Etwas früher: Die biblische Gestalt des Holofernes wurde von einer gewissen Judith geköpft. Heute: Judith Holofernes ist mit ihrem zweiten Soloalbum „Ein leichtes Schwert“ unterwegs. Fichtst Du gerade, gewappnet mit einem leichten Schwert, einen Kampf gegen Dich selbst?
Im Gegenteil. Ich versuche, vielleicht zum ersten Mal, nicht gegen mich, sondern gegen sinnvollere Gegner zu kämpfen. Und siehe, das Schwert wird leichter!
Was hat ein leichtes Schwert zur Waffe Deiner Wahl gemacht?
Ein leichtes Schwert ist genauso treffsicher und scharf wie ein schweres, aber es tanzt. Anders als, ähm, ein Hackebeil zum Beispiel. Es ist der Bruce Lee unter den Schwertern.
In „Denkmal“ hast du mit Wir Sind Helden eben jenes Denkmal besungen, dass man euch als Band in der einen oder anderen Form errichtete. Ist dein aktuelles Soloalbum nun dein eigenes, persönliches Denkmal?
Hoffentlich nicht! Wenn, dann wären wir Helden auf Dauer vielleicht tatsächlich Gefahr gelaufen, unser eigenes Denkmal zu werden - auch wenn wir uns, wie ich finde, dagegen immer erfolgreich gewehrt haben. Aber wer weiß, wie lange das noch geklappt hätte! Man soll immer aufhören, bevor man einen Betonsockel an den Füßen hat.
Ich weiß zwar nicht für was, aber ich denke, Du gehst als Ikone durch. Gibt es etwas, für das man dich vor den Karren sperren kann?
Haha! Danke. Im Zweifel: für die Freude. Ich bin eine Freudenpriesterin, im Moment. Später werde ich Schweinepriesterin.

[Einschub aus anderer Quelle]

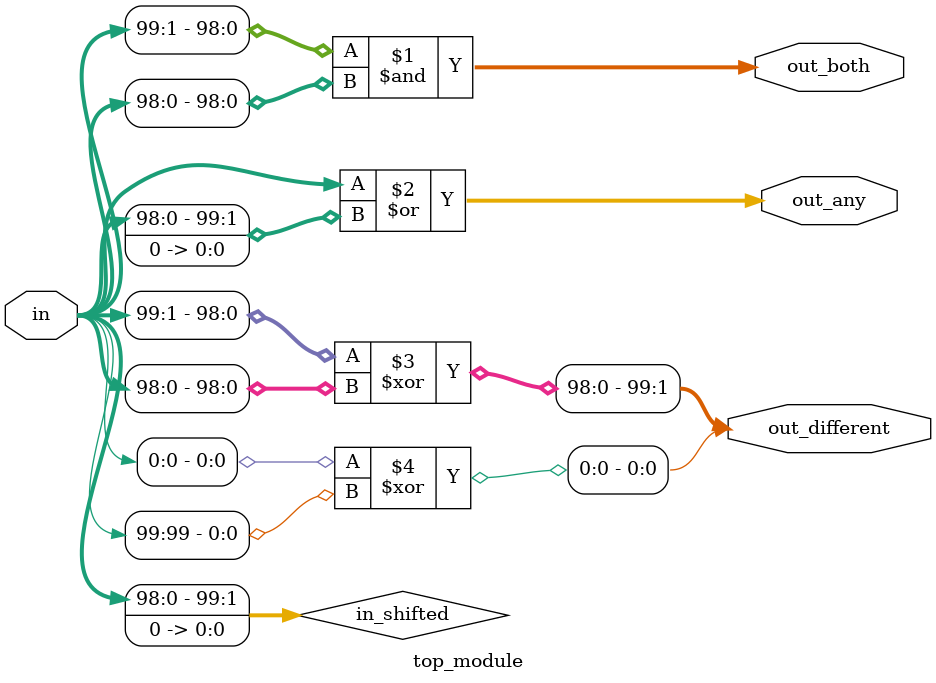
<source format=sv>
module top_module (
	input [99:0] in,
	output [98:0] out_both,
	output [99:0] out_any,
	output [99:0] out_different
);

	wire [99:0] in_shifted;
	assign in_shifted = {in[98:0], 1'b0};

	assign out_both = in[99:1] & in[98:0];
	assign out_any = in | in_shifted;
	assign out_different[99:1] = in[99:1] ^ in[98:0];
	assign out_different[0] = in[0] ^ in[99];

endmodule

</source>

Nachdem ich Dir ja unterstelle, dass Du vom Fach bist: Was braucht man, um heute eine Ikone zu werden?
Schlaue Hupen. Und ein großes Gehirn.
Eine Zeitlang schien – oder scheint gar noch heute? – eine sich aus Männern rekrutierende Band mit einer Sängerin das Erfolgsrezept für Chart-Platzierungen zu sein. Wir Sind Helden wurde da gerne in einen Topf mit Juli, Silbermond und später dann Frida Gold und Jennifer Rostock geworfen. Gibt es unabhängig der Bandbesetzung etwas, dass euch mit einer dieser Bands verbunden hat?
Nein, nicht wirklich. Zumindest nicht musikalisch. Aber mit Eva Briegel bin ich gut befreundet, sie ist eine coole Socke.
Gibt es im aktuellen Musikbiz überhaupt noch Erfolgsrezepte?
Glücklichweise nicht! Das Spannende ist, das es wahrscheinlich bald alle zugeben müssen. Im Moment gleicht das Musikbusiness einer Art Rodeo auf Dinosauriern. Alle wissen, dass ihnen das Viech demnächst unterm Hintern zusammenbricht, aber trotzdem gucken alle, wer am Längsten oben bleibt.
Hast Du schon Anfragen bekommen, ob Du Jurymitglied in einer dieser Casting-Shows werden möchtest? Oder sind die Verantwortlichen dieser Shows klug genug, davon abzusehen? Oder bin ich diesbezüglich etwas voreingenommen?
Hab ich tatsächlich! Aber ich hab zu viel zu tun. Und in meiner Freizeit möchte ich ja auf dem Balkon sitzen. Oder auf meinem Sofa – und Voice of Germany gucken. Ehrlich! Ich bin Fan. Aber ich glaube, es macht mehr Spaß, das zu gucken, als es zu machen.
Anhand der Ligne Claire-Ästhetik des Wir Sind Helden-Videos „Von hier an blind“ hat man es ahnen können, aber jetzt habe ich´s gelesen: Du bist Comic-Fan, Lewis Trondheim ist Dein Lieblingszeichner. Da stellt sich die Frage: Wann gibt´s den ersten Judith Holofernes-Comic? Bushido hat ja auch einen…
Haha. Großartig! Tolle Idee. Ich habe ein Portrait, das hat Lewis mir gemalt, als wir uns für Arte mal getroffen haben, das hat einen Ehrenplatz im Studio. Er ist auch drauf, und ich schlage ihm den Kopf ab. Wir sind beide Enten, ich eine recht flotte, er eine ohne Kopf. Damit könnte man doch eigentlich in Serie gehen.